Segment Start: Entries provided
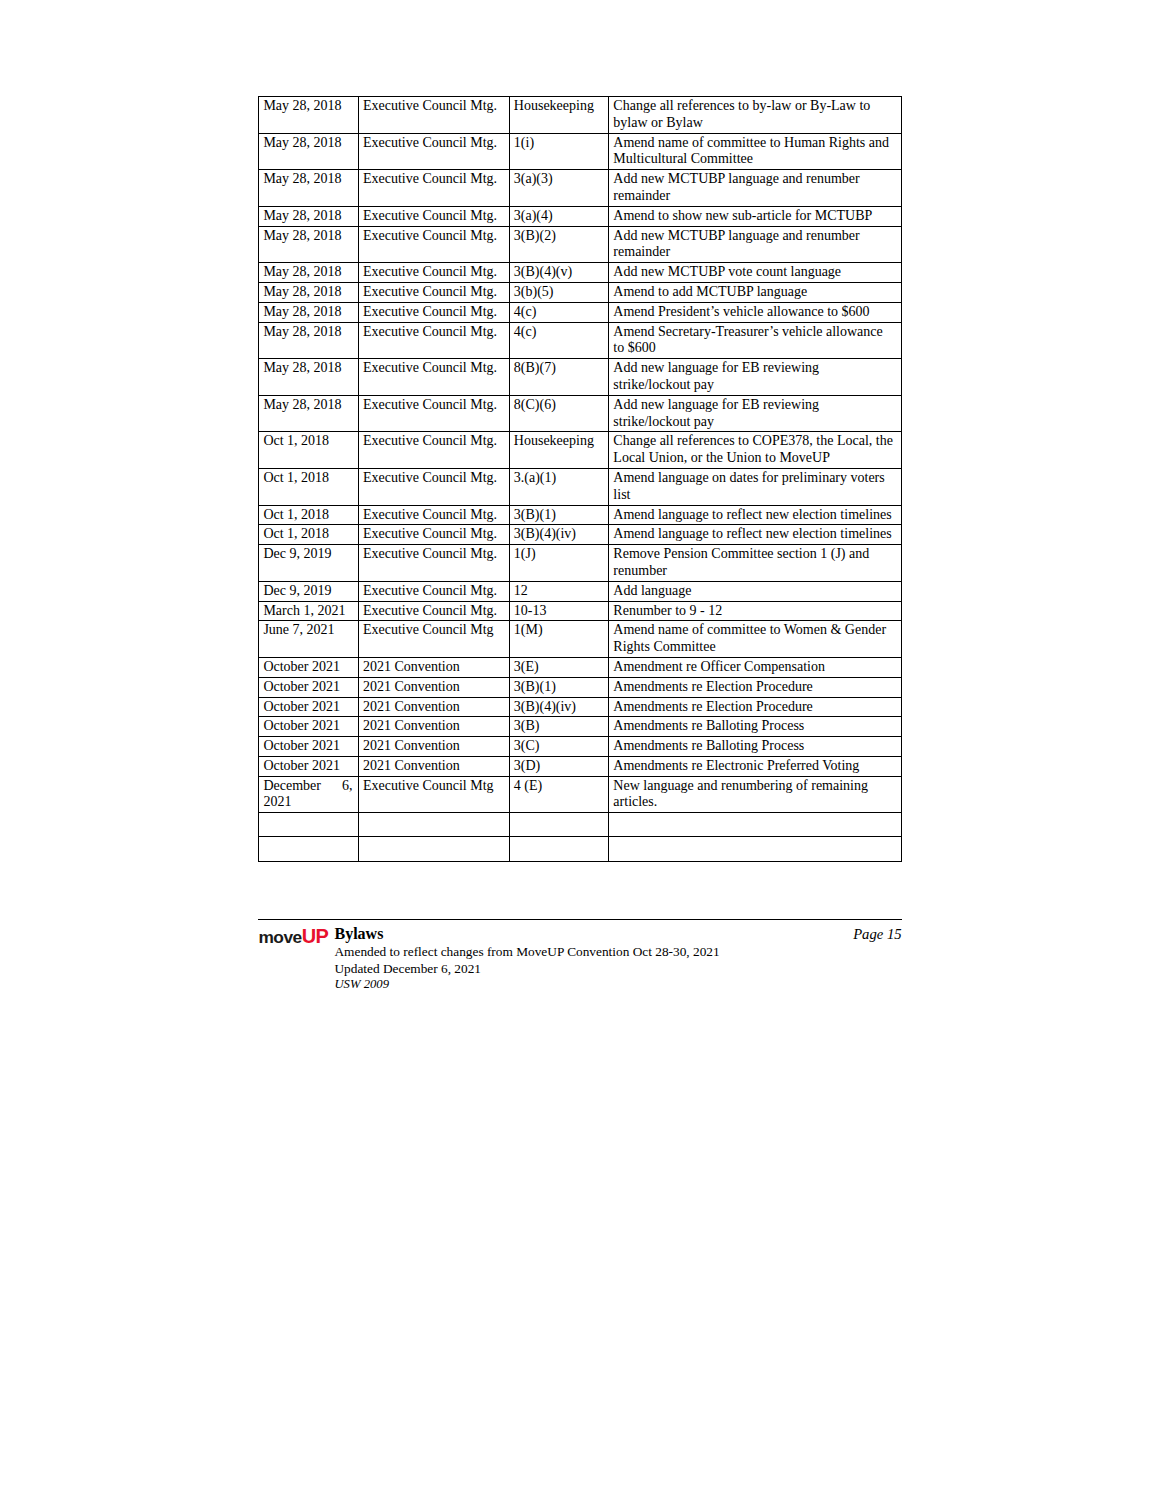| May 28, 2018 | Executive Council Mtg. | Housekeeping | Change all references to by-law or By-Law to bylaw or Bylaw |
| May 28, 2018 | Executive Council Mtg. | 1(i) | Amend name of committee to Human Rights and Multicultural Committee |
| May 28, 2018 | Executive Council Mtg. | 3(a)(3) | Add new MCTUBP language and renumber remainder |
| May 28, 2018 | Executive Council Mtg. | 3(a)(4) | Amend to show new sub-article for MCTUBP |
| May 28, 2018 | Executive Council Mtg. | 3(B)(2) | Add new MCTUBP language and renumber remainder |
| May 28, 2018 | Executive Council Mtg. | 3(B)(4)(v) | Add new MCTUBP vote count language |
| May 28, 2018 | Executive Council Mtg. | 3(b)(5) | Amend to add MCTUBP language |
| May 28, 2018 | Executive Council Mtg. | 4(c) | Amend President’s vehicle allowance to $600 |
| May 28, 2018 | Executive Council Mtg. | 4(c) | Amend Secretary-Treasurer’s vehicle allowance to $600 |
| May 28, 2018 | Executive Council Mtg. | 8(B)(7) | Add new language for EB reviewing strike/lockout pay |
| May 28, 2018 | Executive Council Mtg. | 8(C)(6) | Add new language for EB reviewing strike/lockout pay |
| Oct 1, 2018 | Executive Council Mtg. | Housekeeping | Change all references to COPE378, the Local, the Local Union, or the Union to MoveUP |
| Oct 1, 2018 | Executive Council Mtg. | 3.(a)(1) | Amend language on dates for preliminary voters list |
| Oct 1, 2018 | Executive Council Mtg. | 3(B)(1) | Amend language to reflect new election timelines |
| Oct 1, 2018 | Executive Council Mtg. | 3(B)(4)(iv) | Amend language to reflect new election timelines |
| Dec 9, 2019 | Executive Council Mtg. | 1(J) | Remove Pension Committee section 1 (J) and renumber |
| Dec 9, 2019 | Executive Council Mtg. | 12 | Add language |
| March 1, 2021 | Executive Council Mtg. | 10-13 | Renumber to 9 - 12 |
| June 7, 2021 | Executive Council Mtg | 1(M) | Amend name of committee to Women & Gender Rights Committee |
| October 2021 | 2021 Convention | 3(E) | Amendment re Officer Compensation |
| October 2021 | 2021 Convention | 3(B)(1) | Amendments re Election Procedure |
| October 2021 | 2021 Convention | 3(B)(4)(iv) | Amendments re Election Procedure |
| October 2021 | 2021 Convention | 3(B) | Amendments re Balloting Process |
| October 2021 | 2021 Convention | 3(C) | Amendments re Balloting Process |
| October 2021 | 2021 Convention | 3(D) | Amendments re Electronic Preferred Voting |
| December 6, 2021 | Executive Council Mtg | 4 (E) | New language and renumbering of remaining articles. |
move UP
Bylaws
Amended to reflect changes from MoveUP Convention Oct 28-30, 2021
Updated December 6, 2021
USW 2009
Page 15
Segment End: Entries provided
> Task to complete: The lines from the start of the records above through the line that holds "Multicultural Committee |" are to be copied exactly, both ends included, and no pictures are to be copied.

> Written solution:
| May 28, 2018 | Executive Council Mtg. | Housekeeping | Change all references to by-law or By-Law to bylaw or Bylaw |
| May 28, 2018 | Executive Council Mtg. | 1(i) | Amend name of committee to Human Rights and Multicultural Committee |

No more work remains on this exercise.